> _Assignment_
Copy out, from the entries below, each line that holds the string "left".

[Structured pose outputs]
——

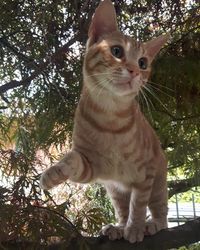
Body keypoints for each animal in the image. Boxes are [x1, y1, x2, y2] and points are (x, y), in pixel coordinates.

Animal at [39, 0, 170, 243]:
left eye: (143, 63)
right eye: (117, 51)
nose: (134, 71)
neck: (110, 119)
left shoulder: (145, 173)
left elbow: (139, 204)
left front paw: (136, 227)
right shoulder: (92, 166)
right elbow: (72, 158)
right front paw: (54, 172)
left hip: (157, 181)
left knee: (160, 211)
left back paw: (152, 224)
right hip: (115, 190)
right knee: (122, 209)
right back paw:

——

> _Solution_
left eye: (143, 63)
left shoulder: (145, 173)
left elbow: (139, 204)
left front paw: (136, 227)
left hip: (157, 181)
left knee: (160, 211)
left back paw: (152, 224)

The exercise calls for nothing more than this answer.